Tasks to perform.
**1)** From the PySpark timestamp thread, reproduce the text between "I looked online" and "Standard Time (UTC+02:00)", inclusive.
**2)** Condense the paragraph of the PySpark timestamp thread beginning "I looked online at pyspark documentation" into a short bulleted list that keeps its main facts.

Document passage.
▬▬▬▬▬▬▬▬▬▬
As per this, to_timestamp converts it to local machine's timezone.
My machine timezone is UTC.
When running this :
select
to_timestamp("2024-09-20 19-00-00+0530","yyyy-MM-dd HH-mm-ssZ") as ist_offset,
to_timestamp("2024-09-20 19-00-00IST","yyyy-MM-dd HH-mm-ssz") as ist_abbreviation
I'm getting this output :
ist_offset | ist_abbreviation |
---|---|
2024-09-20 13:30:00.000 | 2024-09-20 17:00:00.000 |
For ist_offset
it generated correct timezone, but for ist_abbreviation
it did some conversion but not sure to which timezone and why it's giving different ?
I looked online at pyspark documentation and different blogs as well, but unable to find anything. Can someone help me how to do timezone conversion with abbreviation as timezone as I'm restricted not to use offset or proper timezone like "Asia/Kolkata".
I feel there might be ambiguity for IST which could be either Indian Standard Time (UTC+5:30) , Irish Standard Time (UTC+01:00), or Israel Standard Time (UTC+02:00)
You either need to add offset or the specify timezone
Maybe a udf like this to be specific -
def parse_timestamp_with_ist(timestamp_str):
if 'IST' in timestamp_str:
dt = datetime.strptime(timestamp_str, "%Y-%m-%d %H-%M-%SIST")
return dt - timedelta(hours=5, minutes=30)
else:
return datetime.strptime(timestamp_str, "%Y-%m-%d %H-%M-%S")
▬▬▬▬▬▬▬▬▬▬
Stored records
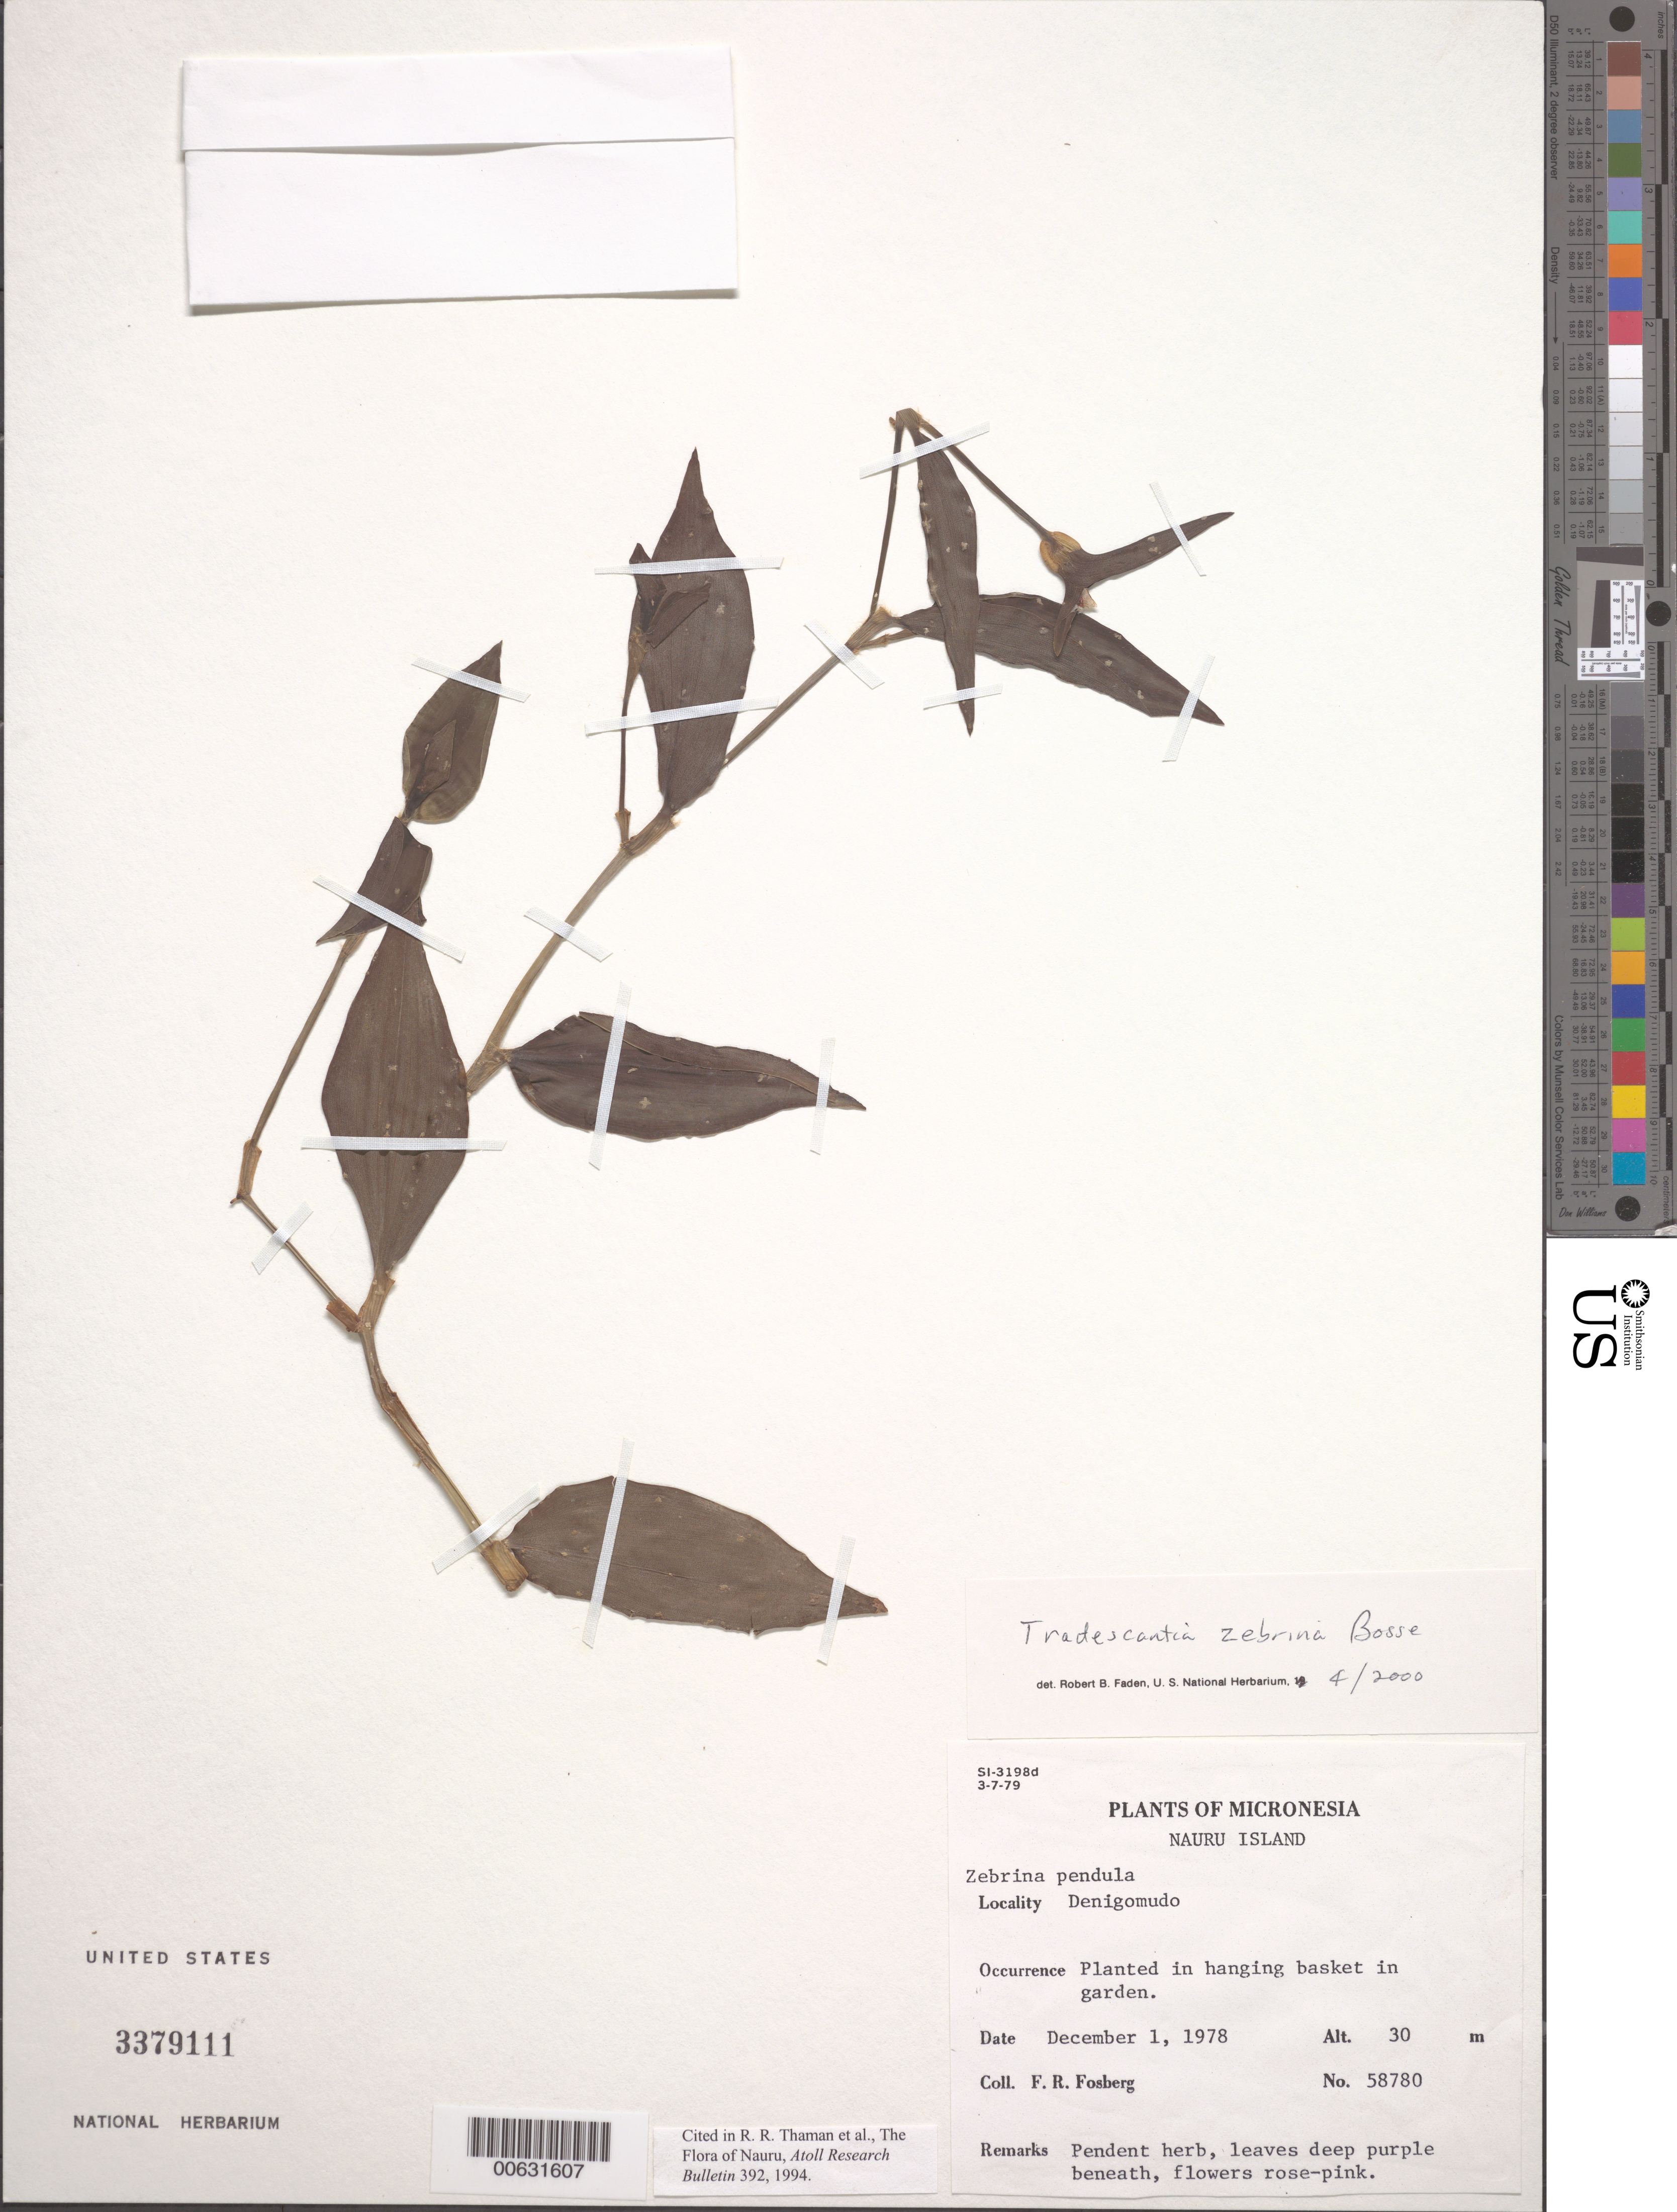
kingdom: Plantae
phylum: Tracheophyta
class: Liliopsida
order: Commelinales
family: Commelinaceae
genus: Tradescantia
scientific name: Tradescantia zebrina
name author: Bosse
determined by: Faden, Robert B., (US), Smithsonian Institution - National Museum of Natural History (UNITED STATES)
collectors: F. R. Fosberg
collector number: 58780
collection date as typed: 01 Dec 1978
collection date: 1978-12-01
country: Nauru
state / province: Denigomodu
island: Nauru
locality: Denigomudo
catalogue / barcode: US 3379111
▬▬▬▬▬▬▬▬▬▬
Responses to the tasks.
**1)**
I looked online at pyspark documentation and different blogs as well, but unable to find anything. Can someone help me how to do timezone conversion with abbreviation as timezone as I'm restricted not to use offset or proper timezone like "Asia/Kolkata".
I feel there might be ambiguity for IST which could be either Indian Standard Time (UTC+5:30) , Irish Standard Time (UTC+01:00), or Israel Standard Time (UTC+02:00)

**2)**
- Searched the PySpark documentation and several blogs but found nothing.
- Asks how to convert timezones when the timezone is given as an abbreviation.
- Cannot use an offset or a full timezone name such as "Asia/Kolkata".